Coherent Stemming interface
Stepping stone towards fixing purescript-gargantext#633 (closed)
To summarise the context, we would like to have better control over our queries; at the moment we get 0 results for searches like "postpartum" on corpus documents either because Postgres' built-in full-text-search stemming isn't enough or because we stem with the "wrong" (for the query at hand) algorithm (i.e. porter vs lancaster). In the case of "postpartum", while the "Porter" algorithm cannot stem it further, using Lancaster would stem it into postpart, which means that if in postgres we use the :* syntax and search for to_tsquery("postpart:*") we would get results.

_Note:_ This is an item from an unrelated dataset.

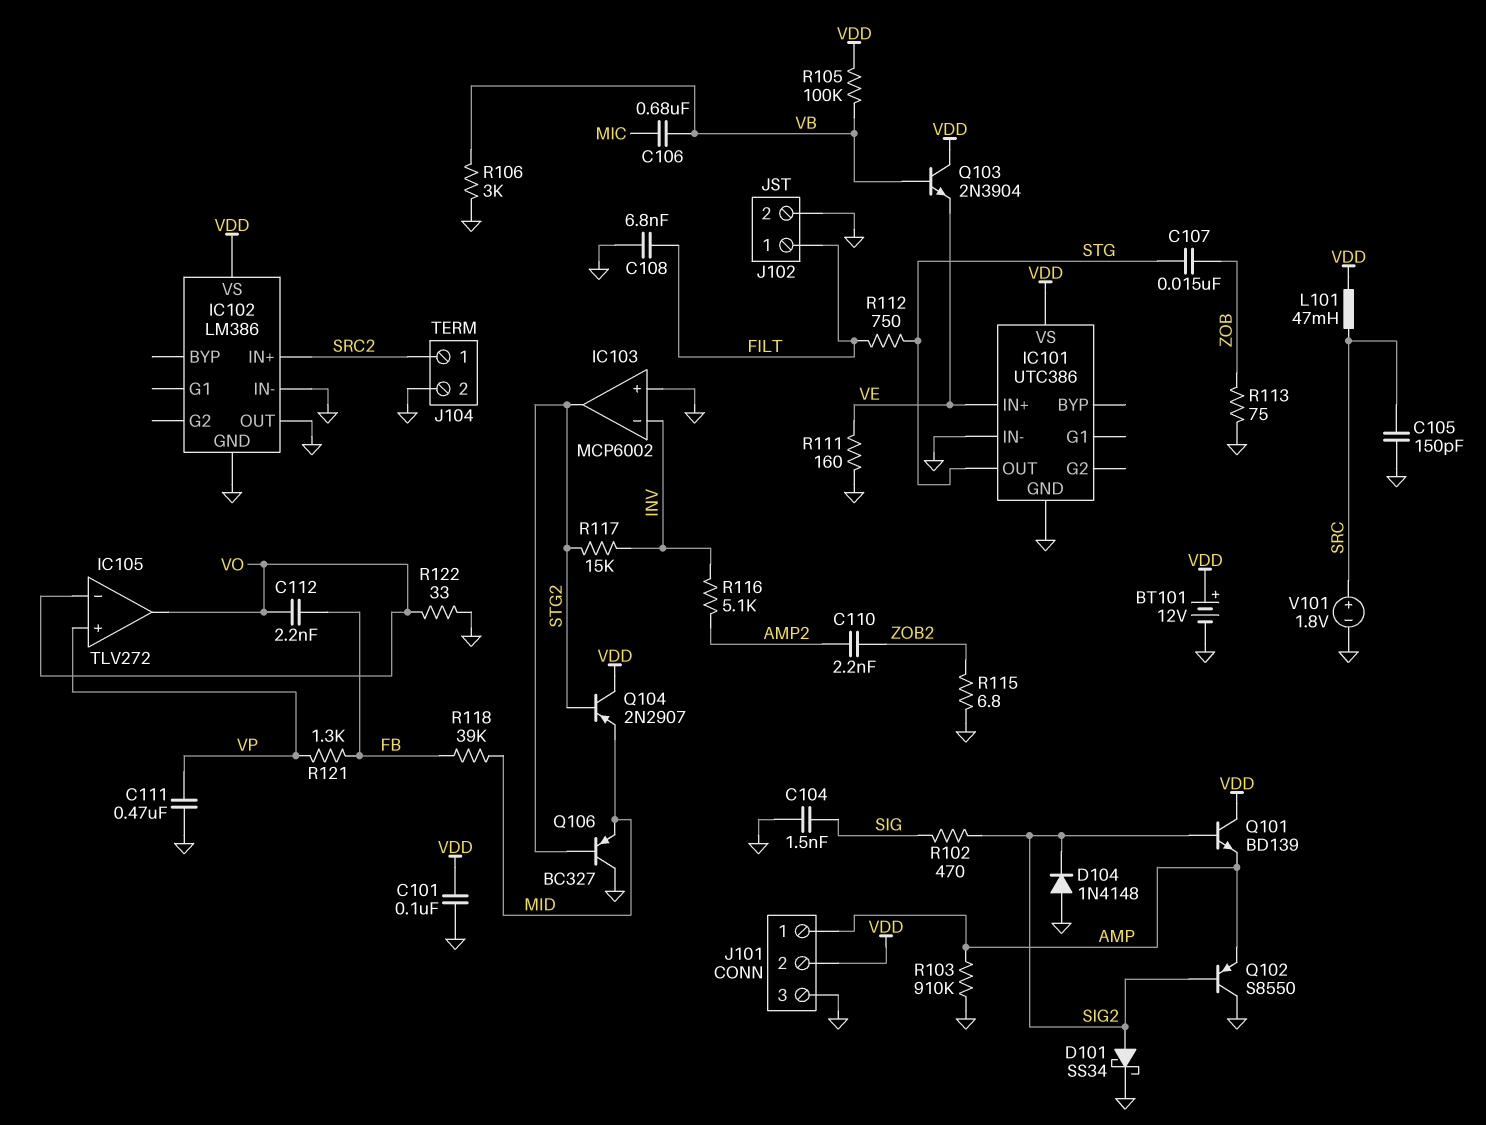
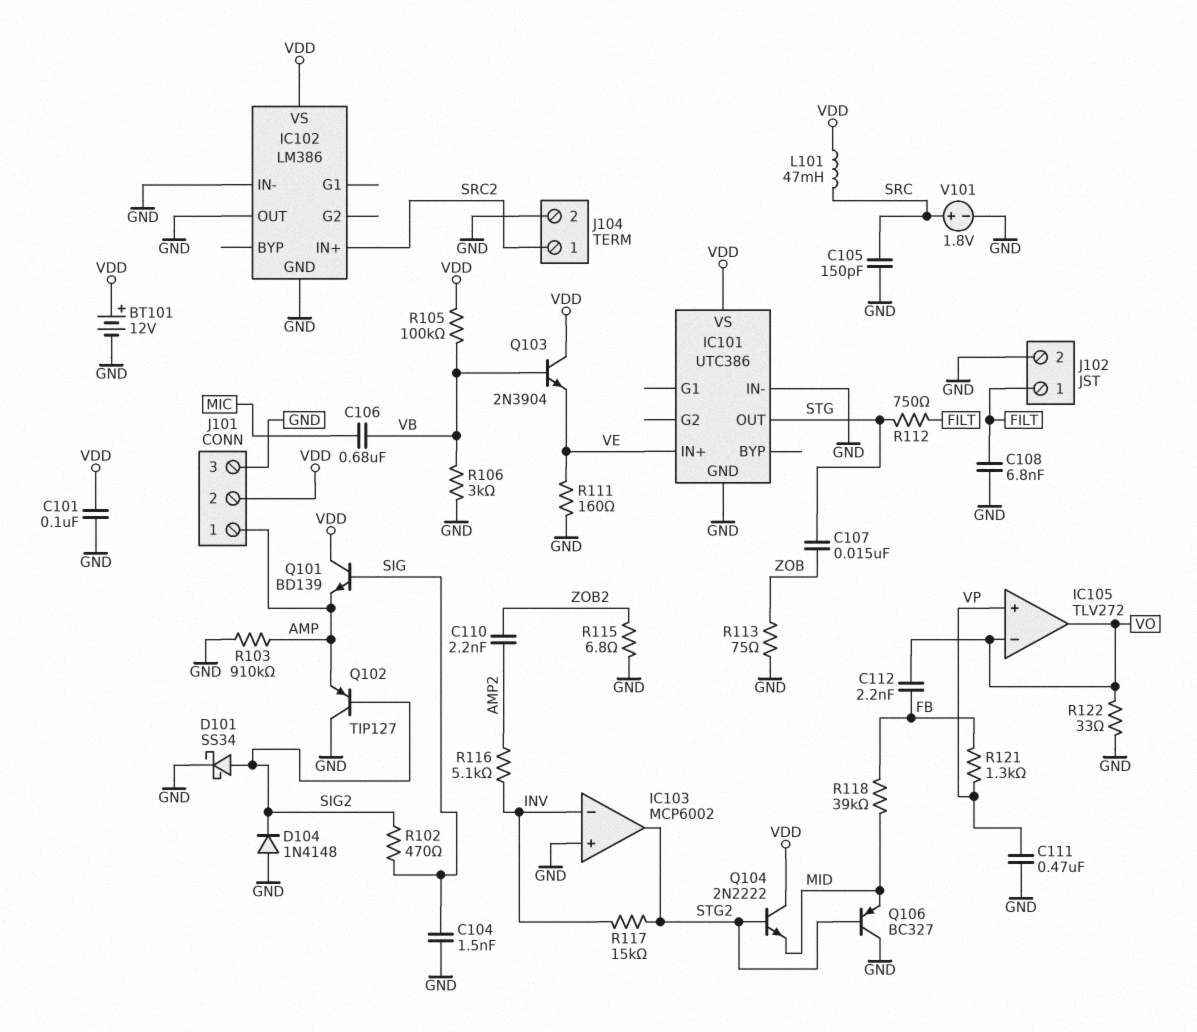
Q101: NPN BD139 (B SIG2, C VDD, E AMP) -> NPN BD139 (B SIG, C VDD, E AMP)
Q102: PNP S8550 (B SIG2, C GND, E AMP) -> PNP TIP127 (B SIG2, C GND, E AMP)
Q104: PNP 2N2907 (B STG2, C VDD, E MID) -> NPN 2N2222 (B STG2, C VDD, E MID)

This ticket outlines a direction of travel. At the moment our stemming interface is a bit all over the place:
-
We have a
Gargantext.Core.Text.Terms.Mono.Stemmodule which exposes astemfunction, but this function uses thestemfunction from the stemmer package, which is deprecated in favour of snowball, which uses a C library (and implements the porter algorithm), but when I tried to use it, it segfaulted; -
We have a porter implementation sitting at
Gargantext.Core.Text.Terms.Mono.Stem.En, but this is used randomly, for example as part ofGargantext.Database.Action.Search.searchInCorpusinstead of the "main" interface; -
We have poor support for languages, also because our
Langtype includes anAlldata constructor which makes annoying to have a total mapping between aLangand a stemming algorithm; -
We might want to pick a different algorithm for different contexts, for example we might want to have an "expert view" in our corpus search and run searches with different stemming strategies, and compare the results.
Proposal
My proposal is as follows:
- Let's refactor the
Gargantext.Core.Text.Terms.Mono.Stemso that it expose a single, nicely-encapsulate abstract function:
stem :: Lang -> StemmingAlgorithm -> T.Text -> T.Text
...
data StemmingAlgorithm
= -- | Use the 'porter' implementation for gargantext.
Porter
-- | Use the 'stemmer' implementation from the 'stemmer' package.
| Stemmer
-- | User Lancaster stemming.
| Lancaster
This means that all the requests for stemming a word needs to spell out, concretely:
a. The language; b. The algorithm.
If we want, we could have an helper function which would default to our built-in porter algorithm if the language is English, or switch to one of the stemmer algos for other languages.
I would suggest to refactor the Lang type to get rid of the All constructor -- being this already an Enum and Bounded instance we can recover the All semantic by doing:
allLangs :: [Lang]
allLang = [minBound .. maxBound]
If All is needed as input for a query that we perform from the backend, then I would suggest that we create newtype wrappers so that what we use in the frontend is uncorrelated to the concrete backend type we end up working with. Getting rid of All means that we can precisely map each language to a particular stemming algorithm, which would also solve the problem that at the moment we are assuming that most of the document corpus is in english and therefore not using the correct stemming algorithm where we should.
@anoe What do you think?